Canada has dialed back talk of retaliation, with officials skirting questions about more countertariffs.
In recent weeks, Japan, the European Union and Mexico have traded notes with Canada on the unconventional negotiations, discussing what it’s like to deal with the Trump administration.
One Mexican business official said the U.S. Trade Representative’s Office has given it a list of demands in order to secure a trade agreement that includes issues surrounding intellectual property and energy. But the official said the gap between the two countries has grown more complicated as the U.S. has increased its demands on Mexico.

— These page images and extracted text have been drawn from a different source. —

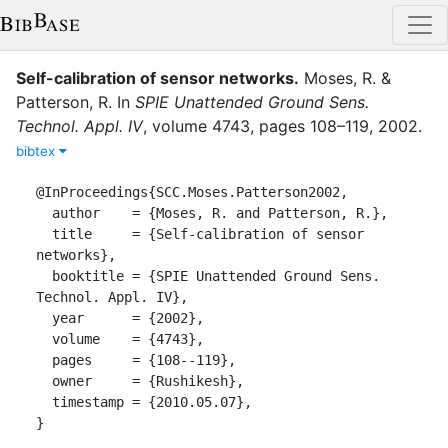
Self-calibration of sensor networks
.
Moses, R.
&
Patterson, R.
In
SPIE Unattended Ground Sens.
Technol. Appl. IV
,
volume
4743
,
pages
108–119
,
2002
.
bibtex
@InProceedings{SCC.Moses.Patterson2002,

  author    = {Moses, R. and Patterson, R.},

  title     = {Self-calibration of sensor 
networks},

  booktitle = {SPIE Unattended Ground Sens. 
Technol. Appl. IV},

  year      = {2002},

  volume    = {4743},

  pages     = {108--119},

  owner     = {Rushikesh},

  timestamp = {2010.05.07},

}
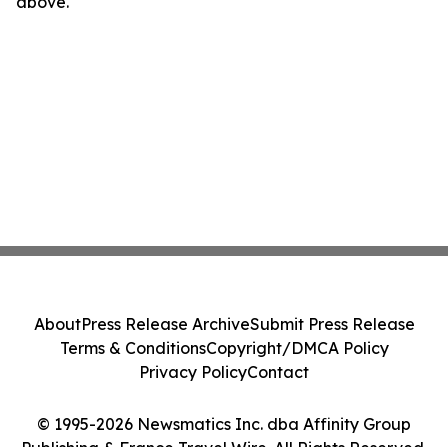
above.
About
Press Release Archive
Submit Press Release
Terms & Conditions
Copyright/DMCA Policy
Privacy Policy
Contact
© 1995-2026 Newsmatics Inc. dba Affinity Group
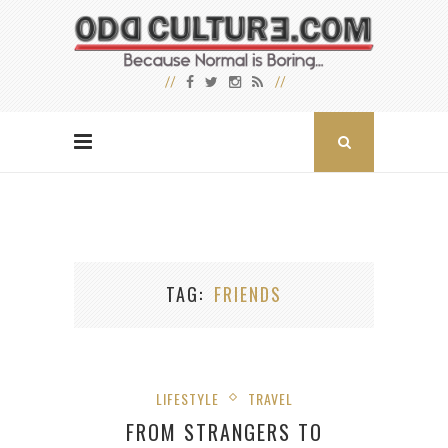
TAG
FRIENDS
LIFESTYLE
TRAVEL
FROM STRANGERS TO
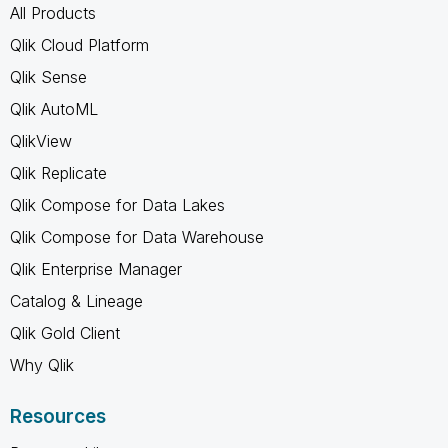
All Products
Qlik Cloud Platform
Qlik Sense
Qlik AutoML
QlikView
Qlik Replicate
Qlik Compose for Data Lakes
Qlik Compose for Data Warehouse
Qlik Enterprise Manager
Catalog & Lineage
Qlik Gold Client
Why Qlik
Resources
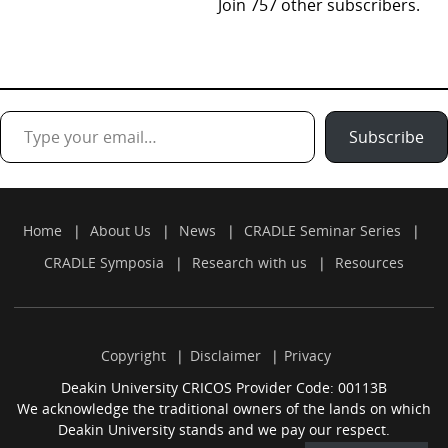
Join 757 other subscribers.
Type your email…
Subscribe
Home
About Us
News
CRADLE Seminar Series
CRADLE Symposia
Research with us
Resources
Copyright
Disclaimer
Privacy
Deakin University CRICOS Provider Code: 00113B
We acknowledge the traditional owners of the lands on which
Deakin University stands and we pay our respect.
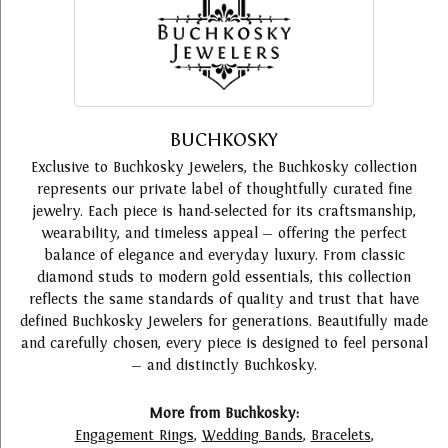
BUCHKOSKY
Exclusive to Buchkosky Jewelers, the Buchkosky collection
represents our private label of thoughtfully curated fine
jewelry. Each piece is hand-selected for its craftsmanship,
wearability, and timeless appeal — offering the perfect
balance of elegance and everyday luxury. From classic
diamond studs to modern gold essentials, this collection
reflects the same standards of quality and trust that have
defined Buchkosky Jewelers for generations. Beautifully made
and carefully chosen, every piece is designed to feel personal
— and distinctly Buchkosky.
More from Buchkosky:
Engagement Rings
,
Wedding Bands
,
Bracelets
,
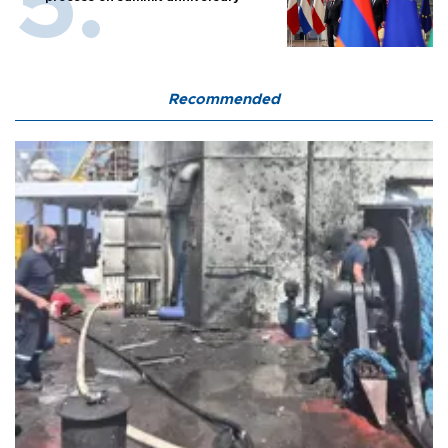
Recommended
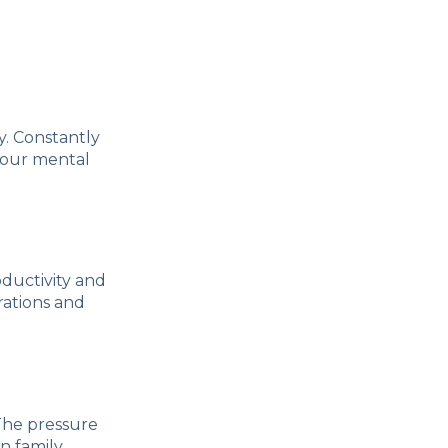
y. Constantly
your mental
ductivity and
rations and
 The pressure
n family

Canada has not been given such a list, a senior government official says.
What Canada wants
Earlier this month, Canada conceded that any deal with Trump is likely to include tariffs.
Carney’s government wants stability around the tariffs Trump invoked using Section 232 of the Trade Expansion Act.
They are crushing Canada’s auto, steel, aluminum and forestry industries. Trump also plans to hit imported copper with 50 percent tariffs starting Aug. 1 — with semiconductor and pharmaceutical imports likely to follow.
Canada ultimately wants the tariffs eliminated, or lowered to a fixed level that doesn’t fluctuate, the senior government official said. “If we know what world we’re going into, then we can have better plans and policies to attract investment.”
Canada’s premiers say the unpredictability is punishing the economy.
“Private investment is not growing because everybody's on pause,” Quebec Premier François Legault told reporters last week. “They are waiting to see what will happen. I've been in business — it’s about the worst thing you can have is uncertainty.”
Aside from the four industries, “the vast majority of Canadian goods and services are tariff-free,” Carney told reporters last week in Hamilton, Ontario.
It helps to explain why the U.S. doesn’t appear to be in the same hurry to secure a deal with Canada as it is with other countries. The USMCA is up for review next year.
“The president’s just so unpredictable and we’ve seen it over and over again,” Ford said last week.
“You talk to him one day, and all of a sudden the next day he's on some media outlet saying there's 35 percent tariffs.”
Ari Hawkins and Daniel Desrochers contributed to this report.